A few simple newb questions

Hi everyone! I’m fairly new to Numerai, and am working on getting my first model up and running. I’d like to try the NN approach, for my own learning, though I know XGB and other methods are more popular. I’m confused about a couple of things in the dataset:

  1. The “ID”. Is that unique to each asset & consistent throughout eras? Or in the obfuscation does each asset get a unique ID every new era? Just curious if those could be used to construct a history of a particular asset and train a time-based RNN or something

  2. The “target” values we are training to are binned to one of 5 values (or 7 values for some targets), i.e. 0, .25, .5, .75, 1. How should I construct the output of my neural network when predicting targets for submission? Should they be:
    a. Also binned to match the training set bins? So construct a multi-class classifier that only outputs 0, .25, etc.
    b. Or a continuous prediction between 0 and 1. Most of the examples I’ve seen use a Sigmoid activation as the final layer to achieve this.

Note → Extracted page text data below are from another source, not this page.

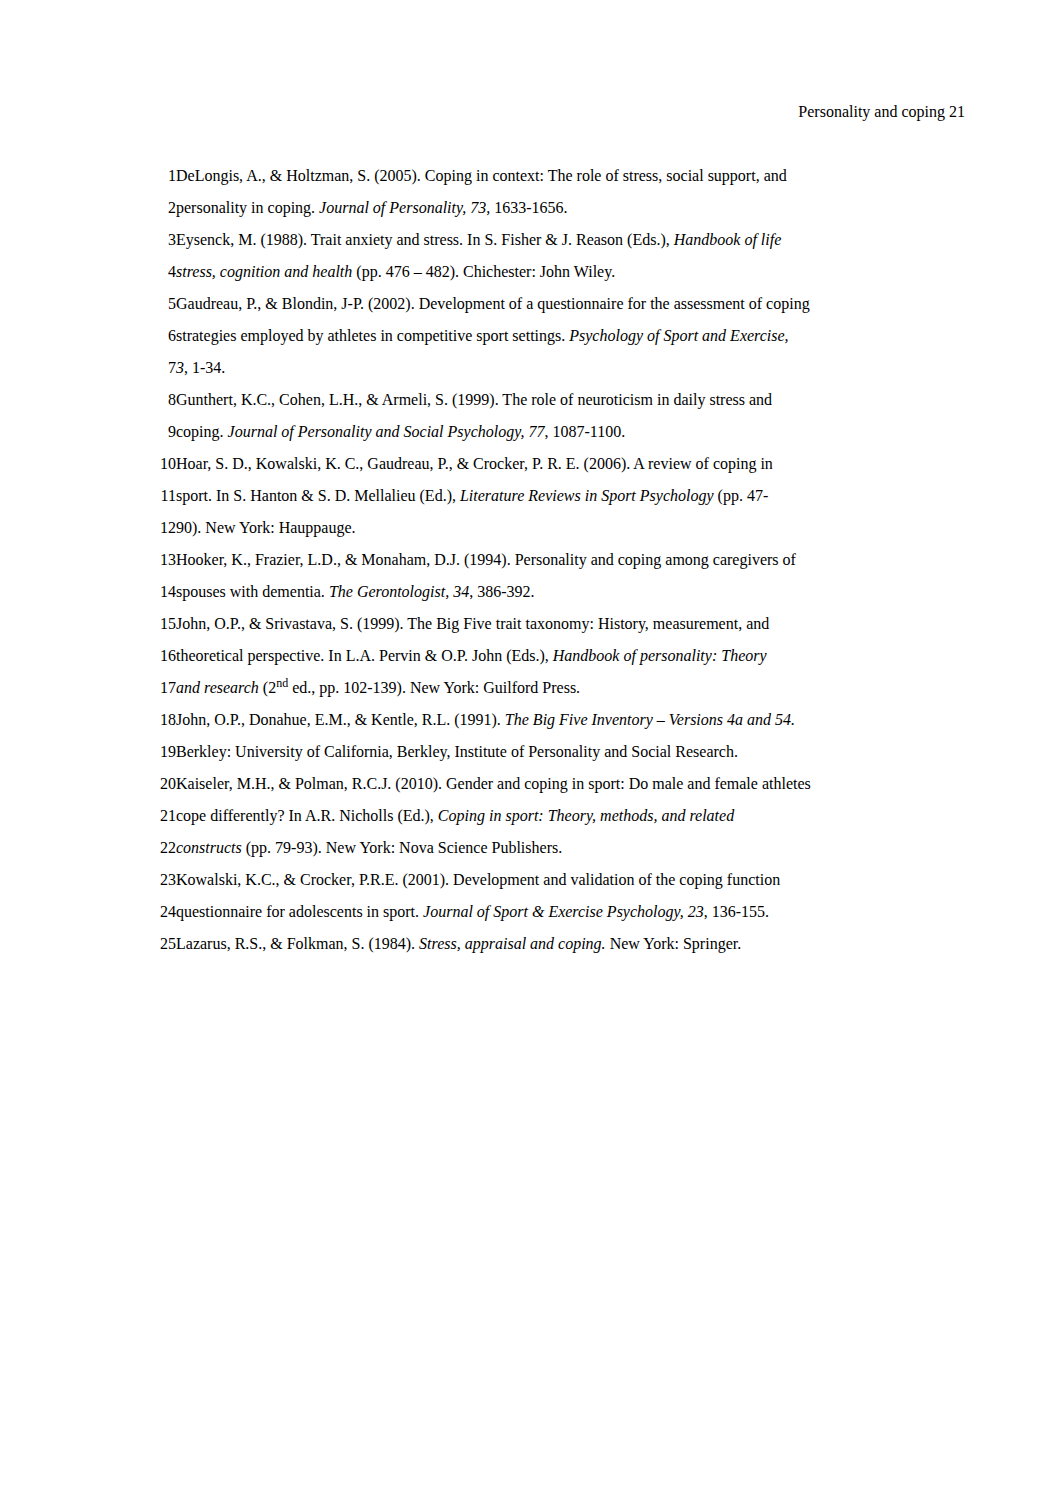Personality and coping 21
DeLongis, A., & Holtzman, S. (2005). Coping in context: The role of stress, social support, and
personality in coping. Journal of Personality, 73, 1633-1656.
Eysenck, M. (1988). Trait anxiety and stress. In S. Fisher & J. Reason (Eds.), Handbook of life
stress, cognition and health (pp. 476 – 482). Chichester: John Wiley.
Gaudreau, P., & Blondin, J-P. (2002). Development of a questionnaire for the assessment of coping
strategies employed by athletes in competitive sport settings. Psychology of Sport and Exercise,
3, 1-34.
Gunthert, K.C., Cohen, L.H., & Armeli, S. (1999). The role of neuroticism in daily stress and
coping. Journal of Personality and Social Psychology, 77, 1087-1100.
Hoar, S. D., Kowalski, K. C., Gaudreau, P., & Crocker, P. R. E. (2006). A review of coping in
sport. In S. Hanton & S. D. Mellalieu (Ed.), Literature Reviews in Sport Psychology (pp. 47-
90). New York: Hauppauge.
Hooker, K., Frazier, L.D., & Monaham, D.J. (1994). Personality and coping among caregivers of
spouses with dementia. The Gerontologist, 34, 386-392.
John, O.P., & Srivastava, S. (1999). The Big Five trait taxonomy: History, measurement, and
theoretical perspective. In L.A. Pervin & O.P. John (Eds.), Handbook of personality: Theory
and research (2nd ed., pp. 102-139). New York: Guilford Press.
John, O.P., Donahue, E.M., & Kentle, R.L. (1991). The Big Five Inventory – Versions 4a and 54.
Berkley: University of California, Berkley, Institute of Personality and Social Research.
Kaiseler, M.H., & Polman, R.C.J. (2010). Gender and coping in sport: Do male and female athletes
cope differently? In A.R. Nicholls (Ed.), Coping in sport: Theory, methods, and related
constructs (pp. 79-93). New York: Nova Science Publishers.
Kowalski, K.C., & Crocker, P.R.E. (2001). Development and validation of the coping function
questionnaire for adolescents in sport. Journal of Sport & Exercise Psychology, 23, 136-155.
Lazarus, R.S., & Folkman, S. (1984). Stress, appraisal and coping. New York: Springer.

  3. I’ve noticed my starter models VERY quickly overfit compared to validation. I’m not subsampling the eras as of yet, so is this likely the main cause of the overfitting? Any good strategies for tackling this? Is shuffling the data in my DataLoader a good first step? Or do I need to subsample? Do you use all 4 eras every epoch? Or cycle eras through epochs? Or throw out 3/4 of the data altogether?

Thanks for any tips you’re willing to offer!

  1. If/when the same stock appears in several eras, the id’s will differ as randomly as all the other id’s.

  2. Your predictions can be any real number x, 0 < x < 1. Because your predictions are scored ONLY by their ordering: you don’t want your predictions in 5 or 7 bins, since you can’t control how the 5 or 7 massive multiway ties will be broken (Numerai will break them for you, according to their order in the text file).

  3. [opinion] that overfitting is a consequence of all the given target data being years out of date. That may be about to change, on 12/25/21.

Got it, thank you! That sounds a bit different than what I was picturing, super helpful. So it sounds like our “target” numbers are more like a rank ordering prediction of stocks from best to worst, rather than a more direct prediction of performance?

Looking forward to the newest data, I hope that helps. Didn’t we get a bunch of new data this summer as well? Or was that mostly old data, just with extra features and rows interspersed?

According to the latest post on “# announcements” (in the chat room), the newest data was just put off until March. It is to include a few new features, and “all of the test targets”.

There was new (“super massive”) data released in late summer. It changed the number of features from 310 to 1050, and also added rows (mostly, I think, by making four era-specific rows, out of each “train” or “validation” row). But the 1050 features seem to be quite redundant: [I tried to put a hyperlink here, to the “tips and tricks” github page. see the graph that follows “Out[7]” ].